周飞羽特意放慢了语速,脸上是无比认真的表情,一字一句地问道:“小悦,看着我,你,喜欢我吗?”
崔馨悦觉得自己的大脑里净是些废旧的齿轮,他都能感受到那些锈迹斑斑的零件运转起来的时候相互之间吱呀摩擦的声音——听到周飞羽这么问他他整个人都不好了。
内心深处有个声音告诉他——
是的崔馨悦,你喜欢他。
你早就喜欢上他了。
承认吧。
“我……”崔馨悦刚想冲口而出这句话,但终于“理智”还是占了上风,他缓下了节奏,嘴角抽了抽,逃跑似的躲开了他的目光,“你……你先别这么看我……等我捋一捋思路……你先把手松开。”
周飞羽迟疑了一秒,还是听他的话松开了手。
崔馨悦深吸了口气:“那个……我好像……没喜欢过男人,我大概……应该是……不是gay。”

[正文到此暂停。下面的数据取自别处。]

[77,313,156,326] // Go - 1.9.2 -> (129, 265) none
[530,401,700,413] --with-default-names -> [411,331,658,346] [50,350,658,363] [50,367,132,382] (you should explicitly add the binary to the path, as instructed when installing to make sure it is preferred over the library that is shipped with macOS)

显然周飞羽不会被这么简单的问题打倒:“你讨厌我吻你么?”
“不……”崔馨悦皱着眉摇摇头,“不是这个问题……”
“你硬了。”周飞羽的右手往下一划,虚掩在他的重点部位,毫不留情地指出了事实。
……妈个鸡。
他今天穿了一条宽松的灰色运动裤,这也能看出来?这家伙什么人啊?
崔馨悦瞬间并拢了腿,委屈:“你……犯规。”
“还有别的问题吗?”周飞羽看出他的戒备,保持着两人间的距离。
“我……我跟你……还不太熟。”崔馨悦说完就知道这个借口找的有点牵强。
“我们已经同居过了。”周飞羽戳穿。
“那不算。”他咬牙,“我们对彼此都不够了解,我们都不知道彼此的生日,爱好……”
周飞羽脱口而出:“崔馨悦,英文名Eric,S大工程学院计算机专业数据分析方向Ph.D.在读,生日11月28日,射手座,属马,T省人,T大计算机与信息专业本科,研究生在S大工程学院获硕士学位,家中独子,父母是T大教职,家中有一只5岁的雄性萨摩耶犬……”
崔馨悦快听哭了:“你作弊。”
周飞羽安慰他:“如果你想了解我的话,我也会全部告诉你。先记住这一条吧——我,周飞羽,喜欢崔馨悦。”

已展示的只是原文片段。